Opinion
13448-13448A Index No. 100005/20 Case No. 2020-04638
03-25-2021
Gregory M. Bartlett, appellant pro se. Berkman, Henoch, Peterson, Peddy & Fenchel, P.C., Garden City (Nicholas Tuffarelli of counsel), for respondents.
Gregory M. Bartlett, appellant pro se.
Berkman, Henoch, Peterson, Peddy & Fenchel, P.C., Garden City (Nicholas Tuffarelli of counsel), for respondents.
Manzanet–Daniels, J.P., Kern, Moulton, Shulman, JJ.
Judgment, Supreme Court, New York County (Barbara Jaffe, J.), entered August 21, 2020, dismissing the amended complaint, enjoining plaintiff from filing any further litigation papers in this matter as a party-plaintiff, including the purchase of any new index number without the prior written approval of the administrative judge of the court, and awarding sanctions against plaintiff in the amount of $5,925 in favor of defendants, unanimously affirmed, with costs, and the matter remanded to Supreme Court for a hearing on sanctions, including reasonable attorneys' fees, in connection with this appeal. Appeal from underlying order, same court and Justice, entered June 29, 2020, unanimously dismissed, without costs, as subsumed in the appeal from the judgment.
There is no reason to disturb the motion court's findings.
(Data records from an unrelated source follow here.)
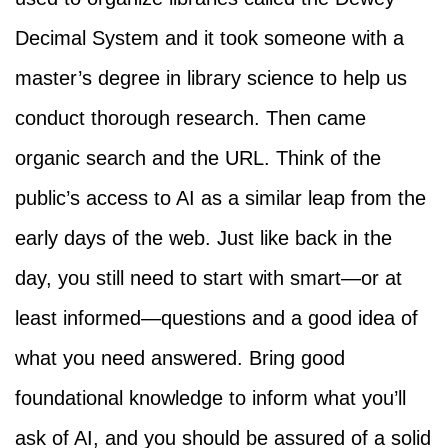
Decimal System and it took someone with a
master’s degree in library science to help us
conduct thorough research. Then came
organic search and the URL. Think of the
public’s access to AI as a similar leap from the
early days of the web. Just like back in the
day, you still need to start with smart—or at
least informed—questions and a good idea of
what you need answered. Bring good
foundational knowledge to inform what you’ll
ask of AI, and you should be assured of a solid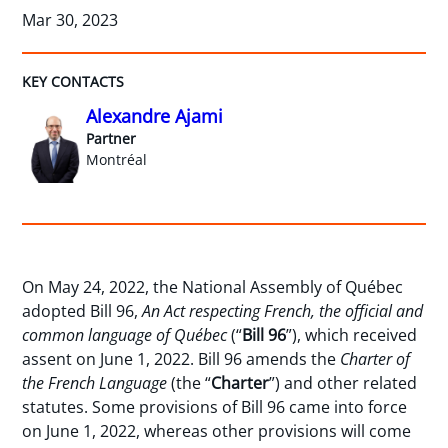
Mar 30, 2023
KEY CONTACTS
Alexandre Ajami
Partner
Montréal
On May 24, 2022, the National Assembly of Québec
adopted Bill 96,
An Act respecting French, the official and
common language of Québec
(“
Bill 96
”), which received
assent on June 1, 2022. Bill 96 amends the
Charter of
the French Language
(the “
Charter
”) and other related
statutes. Some provisions of Bill 96 came into force
on June 1, 2022, whereas other provisions will come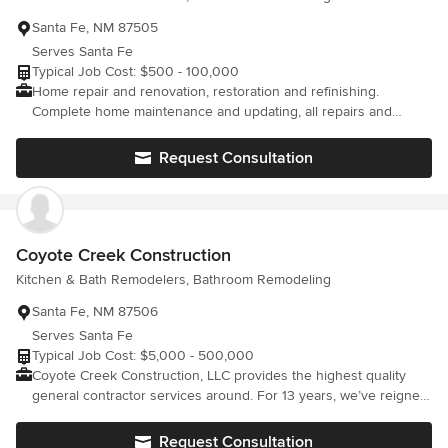
Santa Fe, NM 87505
Serves Santa Fe
Typical Job Cost: $500 - 100,000
Home repair and renovation, restoration and refinishing.
Complete home maintenance and updating, all repairs and
remodeling. Kitchen and bath design and install. All phases of
finishing, painting, staining, plastering and plaster refinishing.
Request Consultation
Coyote Creek Construction
Kitchen & Bath Remodelers, Bathroom Remodeling
Santa Fe, NM 87506
Serves Santa Fe
Typical Job Cost: $5,000 - 500,000
Coyote Creek Construction, LLC provides the highest quality
general contractor services around. For 13 years, we’ve reigned
over the competition through a dedication to unmatched results
and superior customer care. For all your residential or light
Request Consultation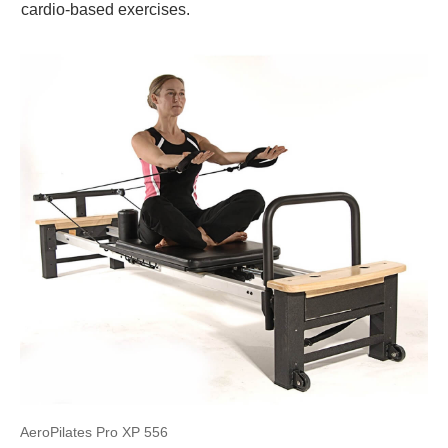
cardio-based exercises.
AeroPilates Pro XP 556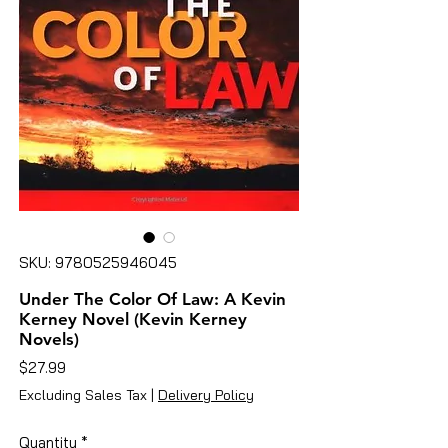
SKU: 9780525946045
Under The Color Of Law: A Kevin
Kerney Novel (Kevin Kerney
Novels)
Price
$27.99
Excluding Sales Tax
|
Delivery Policy
Quantity
*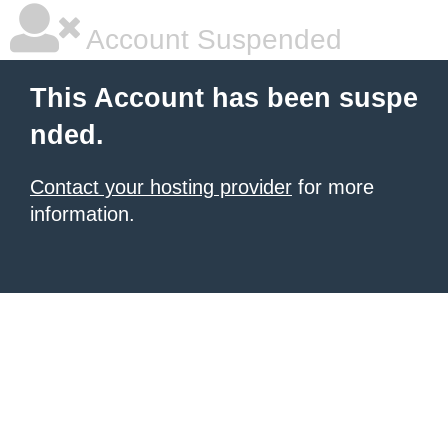
Account Suspended
This Account has been suspe
nded.
Contact your hosting provider
for more
information.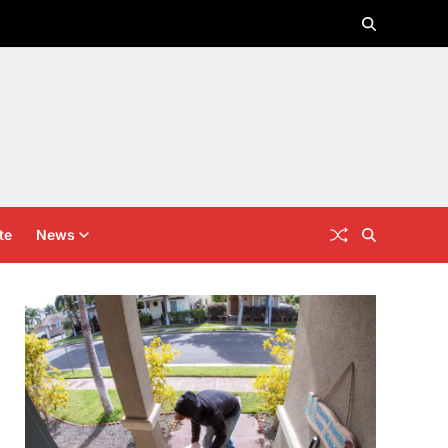
te
News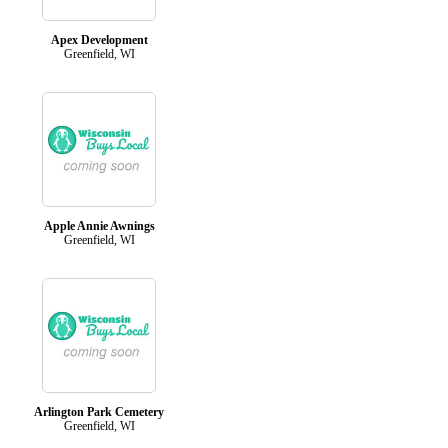
Apex Development
Greenfield, WI
Apple Annie Awnings
Greenfield, WI
Arlington Park Cemetery
Greenfield, WI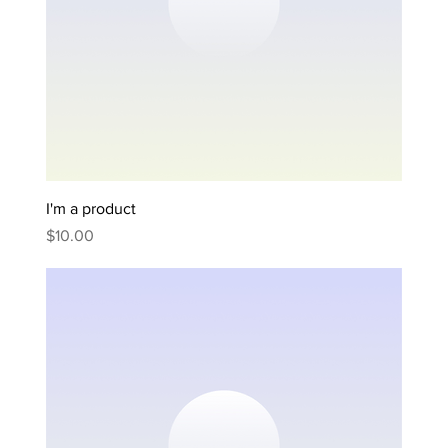
I'm a product
Price
$10.00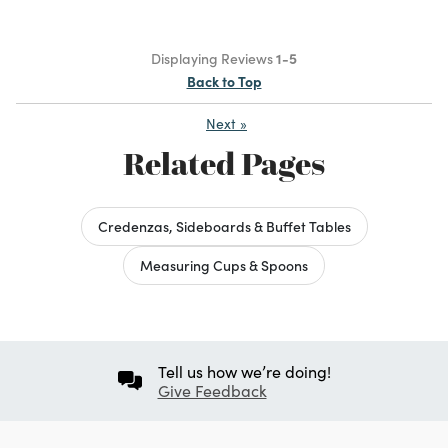
Displaying Reviews
1-5
Back to Top
Next
»
Related Pages
Credenzas, Sideboards & Buffet Tables
Measuring Cups & Spoons
Tell us how we’re doing!
Give Feedback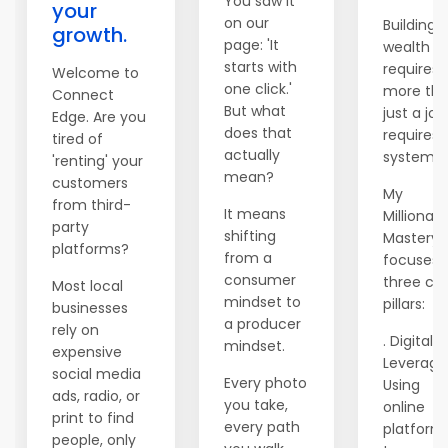
You saw it
your
on our
Building
growth.
page: 'It
wealth
starts with
requires
Welcome to
one click.'
more th
Connect
But what
just a job;
Edge. Are you
does that
requires 
tired of
actually
system.
'renting' your
mean?
customers
My
from third-
It means
Millionair
party
shifting
Mastery
platforms?
from a
focuses 
consumer
three co
Most local
mindset to
pillars:
businesses
a producer
rely on
. Digital
mindset.
expensive
Leverage
social media
Every photo
Using
ads, radio, or
you take,
online
print to find
every path
platform
people, only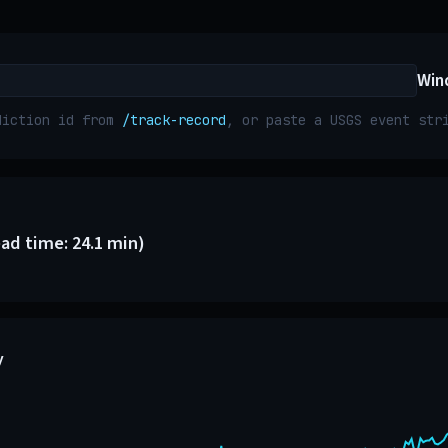
Win
diction id from
/track-record
, or paste a USGS event st
ead time: 24.1 min)
y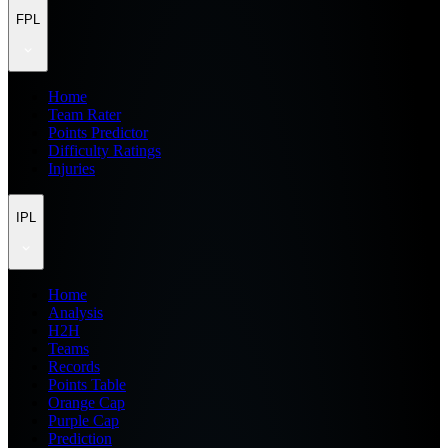
FPL
Home
Team Rater
Points Predictor
Difficulty Ratings
Injuries
IPL
Home
Analysis
H2H
Teams
Records
Points Table
Orange Cap
Purple Cap
Prediction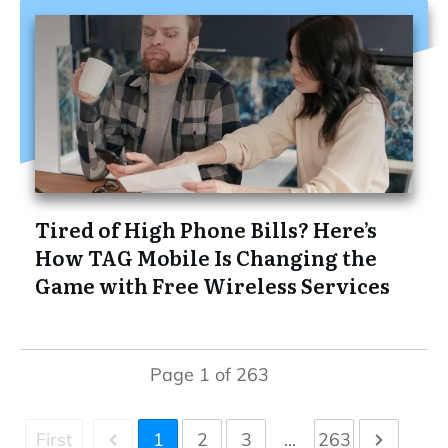
Tired of High Phone Bills? Here’s
How TAG Mobile Is Changing the
Game with Free Wireless Services
Page
1
of
263
First
1
2
3
...
263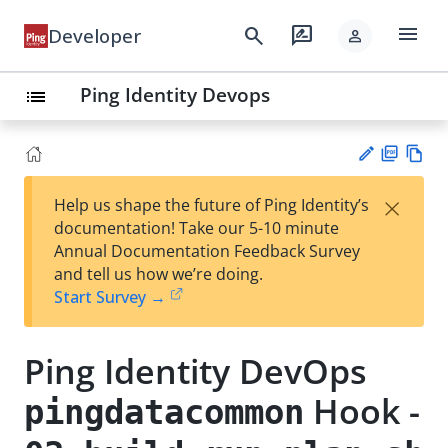
menu
search
rate_review
Developer
person
Ping Identity Devops
list
PD
Vie
×
Help us shape the future of Ping Identity’s
F
w
Su
documentation! Take our 5-10 minute
Ma
gg
Annual Documentation Feedback Survey
rk
est
and tell us how we’re doing.
do
an
Start Survey →
wn
edi
t
Ping Identity DevOps
Hook -
pingdatacommon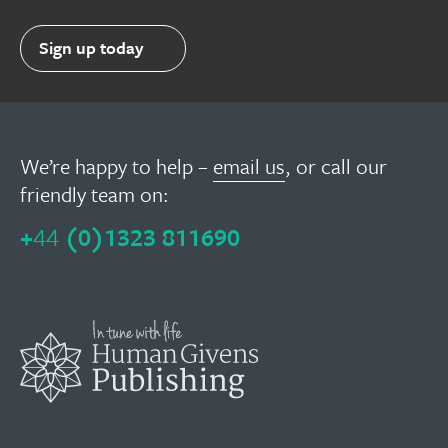
Sign up today
We’re happy to help –
email us
, or call our
friendly team on:
+
44
(0)1323 811690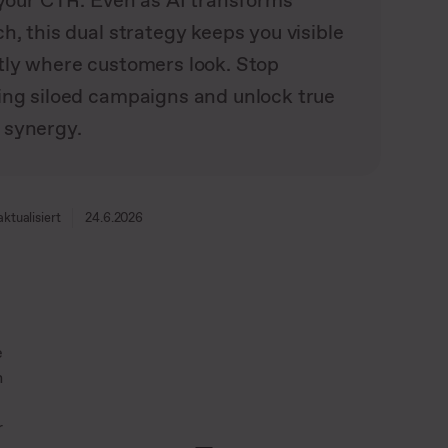
s your CTR. Even as AI transforms
h, this dual strategy keeps you visible
tly where customers look. Stop
ing siloed campaigns and unlock true
synergy.
aktualisiert
24.6.2026
e
h
r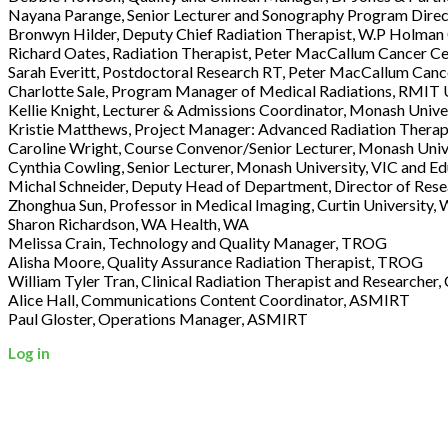
Nayana Parange, Senior Lecturer and Sonography Program Direc
Bronwyn Hilder, Deputy Chief Radiation Therapist, W.P Holman 
Richard Oates, Radiation Therapist, Peter MacCallum Cancer Ce
Sarah Everitt, Postdoctoral Research RT, Peter MacCallum Canc
Charlotte Sale, Program Manager of Medical Radiations, RMIT U
Kellie Knight, Lecturer & Admissions Coordinator, Monash Unive
Kristie Matthews, Project Manager: Advanced Radiation Therapy
Caroline Wright, Course Convenor/Senior Lecturer, Monash Univ
Cynthia Cowling, Senior Lecturer, Monash University, VIC and 
Michal Schneider, Deputy Head of Department, Director of Rese
Zhonghua Sun, Professor in Medical Imaging, Curtin University,
Sharon Richardson, WA Health, WA
Melissa Crain, Technology and Quality Manager, TROG
Alisha Moore, Quality Assurance Radiation Therapist, TROG
William Tyler Tran, Clinical Radiation Therapist and Researche
Alice Hall, Communications Content Coordinator, ASMIRT
Paul Gloster, Operations Manager, ASMIRT
Log in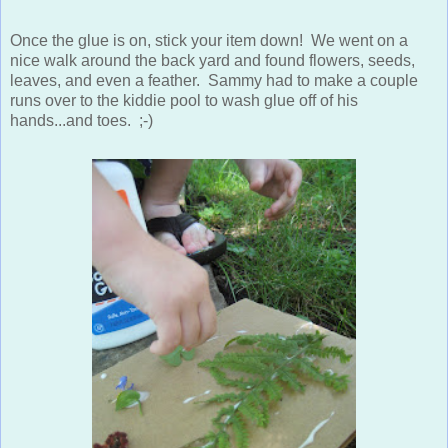
Once the glue is on, stick your item down! We went on a
nice walk around the back yard and found flowers, seeds,
leaves, and even a feather. Sammy had to make a couple
runs over to the kiddie pool to wash glue off of his
hands...and toes. ;-)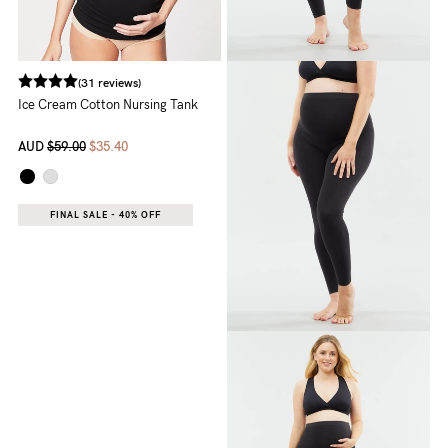
(31 reviews)
Ice Cream Cotton Nursing Tank
AUD
$59.00
$35.40
FINAL SALE - 40% OFF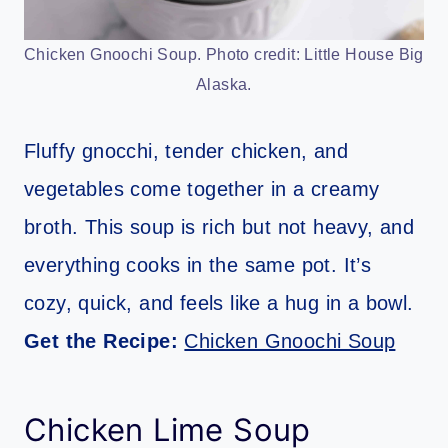
Chicken Gnoochi Soup. Photo credit: Little House Big
Alaska.
Fluffy gnocchi, tender chicken, and
vegetables come together in a creamy
broth. This soup is rich but not heavy, and
everything cooks in the same pot. It’s
cozy, quick, and feels like a hug in a bowl.
Get the Recipe:
Chicken Gnoochi Soup
Chicken Lime Soup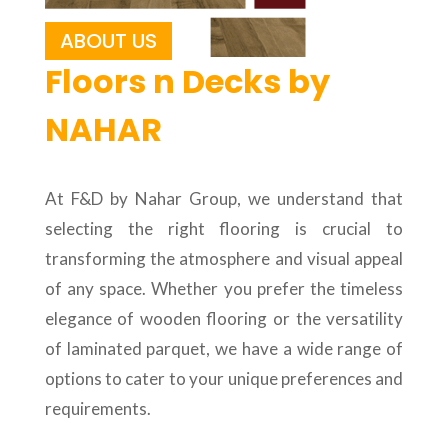
ABOUT US
Floors n Decks by
NAHAR
At F&D by Nahar Group, we understand that
selecting the right flooring is crucial to
transforming the atmosphere and visual appeal
of any space. Whether you prefer the timeless
elegance of wooden flooring or the versatility
of laminated parquet, we have a wide range of
options to cater to your unique preferences and
requirements.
This case involves a residential mortgage foreclosure action filed under index no. 105275/07, in which plaintiff has repeatedly and unsuccessfully sought to vacate a 2008 foreclosure judgment of sale. This Court has previously held that plaintiff "may not relitigate issues resolved in prior appeals in this case" ( Tribeca Lending Corp. v. Bartlett, 156 A.D.3d 519, 519, 65 N.Y.S.3d 445 [1st Dept. 2017] ; see also 121 A.D.3d 613, 994 N.Y.S.2d 306 [1st Dept. 2014] ; 103 A.D.3d 516, 959 N.Y.S.2d 432 [1st Dept. 2013] ; 84 A.D.3d 496, 923 N.Y.S.2d 451 [1st Dept. 2011] ). However, plaintiff continues to do so despite this Court's directive. Moreover, in a prior order, the motion court enjoined plaintiff from seeking to file any further motions or actions regarding the mortgage premises without first obtaining leave of the motion court. Nevertheless, he ignored the prior order and filed a new complaint, wherein he continues to relitigate prior issues.
Given plaintiff's history of vexatious litigation, the motion court properly required him to obtain written court approval before filing or serving any litigation papers concerning the 2007 foreclosure action and/or mortgaged premises, even under different index numbers (see Seldon v. Lewis Brisbois Bisgaard & Smith LLP, 116 A.D.3d 490, 491, 984 N.Y.S.2d 23 [1st Dept. 2014] ).
Sanctions were also appropriate here, "given the meritlessness of plaintiff's allegations and his maintenance of them" in the amended complaint ( id. ; see 22 NYCRR 130–1.1 [a]). Moreover, we find that the matter should be remanded to Supreme Court for a determination of the amount of expenses and attorneys' fees incurred by defendants in responding to this appeal (see Yenom Corp. v. 155 Wooster St. Inc., 33 A.D.3d 67, 75, 818 N.Y.S.2d 210 [1st Dept. 2006] ; Levy v. Carol Mgt. Corp., 260 A.D.2d 27, 34, 698 N.Y.S.2d 226 [1st Dept. 1999] ).
We have considered plaintiff's remaining arguments and find them unavailing.